◆ **Saved data entries**:
Content starts

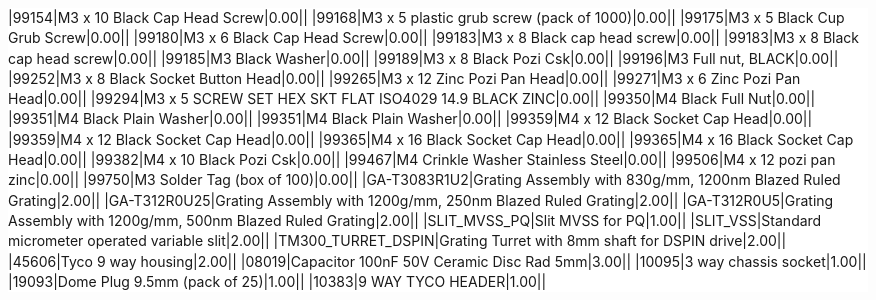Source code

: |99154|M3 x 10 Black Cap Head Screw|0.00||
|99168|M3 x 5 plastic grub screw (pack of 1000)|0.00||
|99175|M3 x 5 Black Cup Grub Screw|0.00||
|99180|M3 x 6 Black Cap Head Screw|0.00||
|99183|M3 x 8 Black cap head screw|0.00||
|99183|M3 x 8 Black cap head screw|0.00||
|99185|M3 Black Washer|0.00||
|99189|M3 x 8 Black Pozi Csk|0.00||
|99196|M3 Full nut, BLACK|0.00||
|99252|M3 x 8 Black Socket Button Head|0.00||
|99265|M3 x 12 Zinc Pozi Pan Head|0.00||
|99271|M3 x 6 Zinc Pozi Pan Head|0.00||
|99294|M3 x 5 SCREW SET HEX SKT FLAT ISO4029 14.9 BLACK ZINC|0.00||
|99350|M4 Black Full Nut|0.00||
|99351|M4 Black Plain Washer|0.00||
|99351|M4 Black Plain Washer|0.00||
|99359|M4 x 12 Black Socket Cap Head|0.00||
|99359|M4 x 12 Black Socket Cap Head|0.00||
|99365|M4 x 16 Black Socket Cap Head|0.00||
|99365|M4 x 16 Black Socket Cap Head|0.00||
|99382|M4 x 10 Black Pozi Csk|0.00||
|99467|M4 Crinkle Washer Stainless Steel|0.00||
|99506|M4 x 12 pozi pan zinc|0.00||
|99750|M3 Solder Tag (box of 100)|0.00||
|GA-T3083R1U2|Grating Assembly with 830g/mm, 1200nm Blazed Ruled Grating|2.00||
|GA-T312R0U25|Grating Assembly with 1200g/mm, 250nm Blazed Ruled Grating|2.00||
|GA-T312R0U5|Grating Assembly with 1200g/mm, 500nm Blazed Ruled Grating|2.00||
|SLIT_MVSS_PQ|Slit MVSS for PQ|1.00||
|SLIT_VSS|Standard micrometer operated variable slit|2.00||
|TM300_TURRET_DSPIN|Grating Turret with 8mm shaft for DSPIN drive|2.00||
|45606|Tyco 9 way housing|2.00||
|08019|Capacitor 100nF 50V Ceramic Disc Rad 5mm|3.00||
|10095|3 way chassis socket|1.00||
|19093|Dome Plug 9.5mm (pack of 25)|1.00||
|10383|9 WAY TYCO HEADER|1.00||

Content ends

Reproduce every line of the records above word for word, omitting the pictures.

◆ **Answer box**:
Source code

: |99154|M3 x 10 Black Cap Head Screw|0.00||
|99168|M3 x 5 plastic grub screw (pack of 1000)|0.00||
|99175|M3 x 5 Black Cup Grub Screw|0.00||
|99180|M3 x 6 Black Cap Head Screw|0.00||
|99183|M3 x 8 Black cap head screw|0.00||
|99183|M3 x 8 Black cap head screw|0.00||
|99185|M3 Black Washer|0.00||
|99189|M3 x 8 Black Pozi Csk|0.00||
|99196|M3 Full nut, BLACK|0.00||
|99252|M3 x 8 Black Socket Button Head|0.00||
|99265|M3 x 12 Zinc Pozi Pan Head|0.00||
|99271|M3 x 6 Zinc Pozi Pan Head|0.00||
|99294|M3 x 5 SCREW SET HEX SKT FLAT ISO4029 14.9 BLACK ZINC|0.00||
|99350|M4 Black Full Nut|0.00||
|99351|M4 Black Plain Washer|0.00||
|99351|M4 Black Plain Washer|0.00||
|99359|M4 x 12 Black Socket Cap Head|0.00||
|99359|M4 x 12 Black Socket Cap Head|0.00||
|99365|M4 x 16 Black Socket Cap Head|0.00||
|99365|M4 x 16 Black Socket Cap Head|0.00||
|99382|M4 x 10 Black Pozi Csk|0.00||
|99467|M4 Crinkle Washer Stainless Steel|0.00||
|99506|M4 x 12 pozi pan zinc|0.00||
|99750|M3 Solder Tag (box of 100)|0.00||
|GA-T3083R1U2|Grating Assembly with 830g/mm, 1200nm Blazed Ruled Grating|2.00||
|GA-T312R0U25|Grating Assembly with 1200g/mm, 250nm Blazed Ruled Grating|2.00||
|GA-T312R0U5|Grating Assembly with 1200g/mm, 500nm Blazed Ruled Grating|2.00||
|SLIT_MVSS_PQ|Slit MVSS for PQ|1.00||
|SLIT_VSS|Standard micrometer operated variable slit|2.00||
|TM300_TURRET_DSPIN|Grating Turret with 8mm shaft for DSPIN drive|2.00||
|45606|Tyco 9 way housing|2.00||
|08019|Capacitor 100nF 50V Ceramic Disc Rad 5mm|3.00||
|10095|3 way chassis socket|1.00||
|19093|Dome Plug 9.5mm (pack of 25)|1.00||
|10383|9 WAY TYCO HEADER|1.00||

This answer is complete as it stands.